Stephanie’s drug addled odyssey to find the bomber leads to a reclusive former intelligence officer (Jude Law). He quickly beats the illusions out of her. She doesn’t have what it takes to find the truth. But Stephanie has much more grit than expected. She enters the dark underworld of terrorists and killers. Her lost soul finding purpose in exacting revenge.
We’ve seen the weak and abused girl turned into a lethal killer countless times in cinema. It is a tired action trope that’s rarely creative. The Rhythm Section doesn’t break new ground, but differentiates itself on the strength of Blake Lively’s performance. She’s successful in portraying a strung out junkie. Her pale, emaciated, and bruised body covered with track marks; shaking from the agony of withdrawal. Her transformation into an able fighter builds anticipation. Which is deflated like a balloon with the film’s sluggish plot. Lively takes more than a few lumps in physical fight scenes. She fully commits to the character. There just needed to be a better film around her.
The Rhythm Section is adapted from the novel by Mark Burnell, who also wrote the screenplay. I’m puzzled by the execution of the film. Are the pacing issues inherent to the source material? Or poor decision making from director Reed Morano (Billions, The Handmaid’s Tale)? The film continually grinds to a crawl after fairly violent action. The downbeats become anchors. The hunt for the not so mysterious villain ends with a yawn. The Rhythm Section has a runtime of one hour and forty-nine minutes. It is badly in need of a shorter edit. You feel every second of the film from the halfway point.

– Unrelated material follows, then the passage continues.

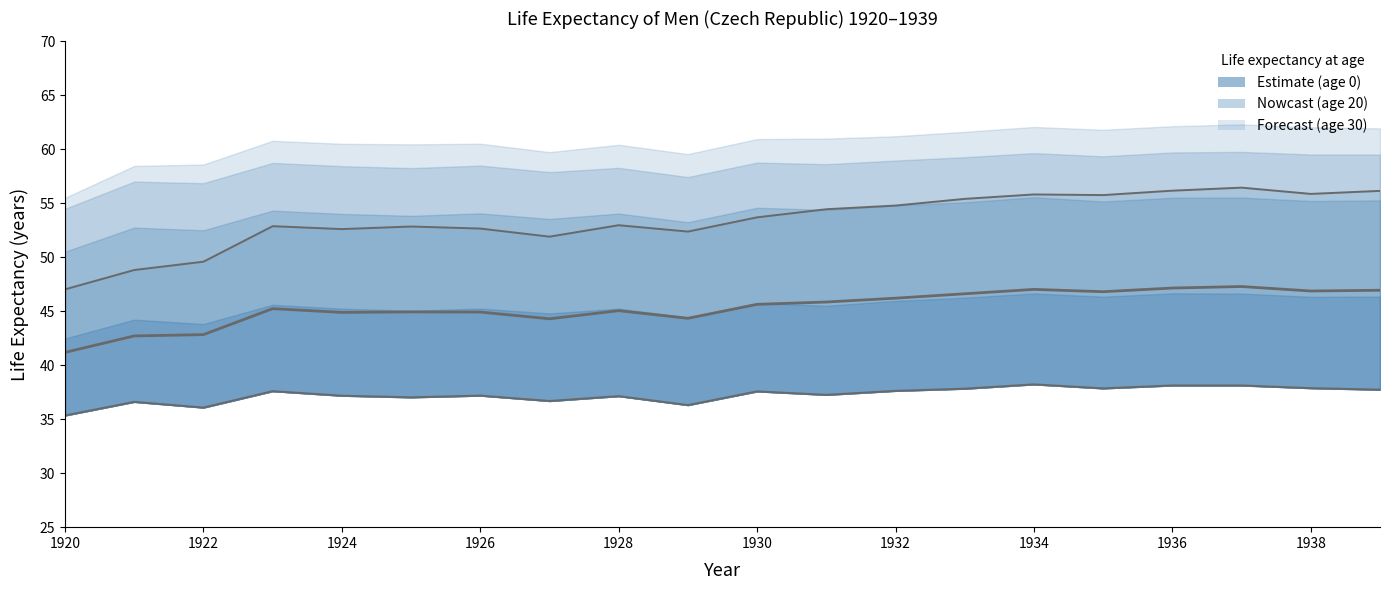

What is the sum of all age_0 values?

1068.3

The Rhythm Section falls flat, but has merit in its protagonist. Barbara Broccoli and Michael G. Wilson need to finance a redo with Blake Lively as this character. She has the dramatic and physical chops to take Stephanie Patrick further as an assassin. A sequel, in a more capable director’s hands, would be worth seeing. The Rhythm Section is produced by Global Road Entertainment and Eon Productions with distribution by Paramount.